→ EXERCISE GOAL: Below are some records. Return exactly the lines from the one containing "Во-первых, троянские программы" through the one containing "Они могут использовать", both included, and only those.

→ RECORDS FOR THIS EXERCISE:
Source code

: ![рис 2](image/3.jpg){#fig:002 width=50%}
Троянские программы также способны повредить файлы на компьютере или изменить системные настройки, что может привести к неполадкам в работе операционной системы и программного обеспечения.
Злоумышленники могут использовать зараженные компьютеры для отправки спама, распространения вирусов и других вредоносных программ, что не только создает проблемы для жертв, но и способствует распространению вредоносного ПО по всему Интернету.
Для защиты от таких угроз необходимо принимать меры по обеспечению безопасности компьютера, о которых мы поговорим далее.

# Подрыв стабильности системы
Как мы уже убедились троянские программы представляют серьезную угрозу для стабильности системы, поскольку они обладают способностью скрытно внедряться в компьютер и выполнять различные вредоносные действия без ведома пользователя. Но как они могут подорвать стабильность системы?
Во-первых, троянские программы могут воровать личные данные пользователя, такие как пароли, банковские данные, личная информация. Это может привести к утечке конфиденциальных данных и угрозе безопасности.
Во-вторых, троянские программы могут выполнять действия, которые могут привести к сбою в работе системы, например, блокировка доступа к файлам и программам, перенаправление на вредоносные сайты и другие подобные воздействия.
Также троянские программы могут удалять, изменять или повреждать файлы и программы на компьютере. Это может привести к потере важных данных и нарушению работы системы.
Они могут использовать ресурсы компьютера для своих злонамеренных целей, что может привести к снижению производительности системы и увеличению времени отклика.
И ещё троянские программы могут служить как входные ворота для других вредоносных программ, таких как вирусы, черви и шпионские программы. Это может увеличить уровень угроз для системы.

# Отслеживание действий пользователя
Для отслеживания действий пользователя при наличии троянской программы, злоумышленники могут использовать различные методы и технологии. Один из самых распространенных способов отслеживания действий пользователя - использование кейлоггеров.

→ REPLY:
Во-первых, троянские программы могут воровать личные данные пользователя, такие как пароли, банковские данные, личная информация. Это может привести к утечке конфиденциальных данных и угрозе безопасности.
Во-вторых, троянские программы могут выполнять действия, которые могут привести к сбою в работе системы, например, блокировка доступа к файлам и программам, перенаправление на вредоносные сайты и другие подобные воздействия.
Также троянские программы могут удалять, изменять или повреждать файлы и программы на компьютере. Это может привести к потере важных данных и нарушению работы системы.
Они могут использовать ресурсы компьютера для своих злонамеренных целей, что может привести к снижению производительности системы и увеличению времени отклика.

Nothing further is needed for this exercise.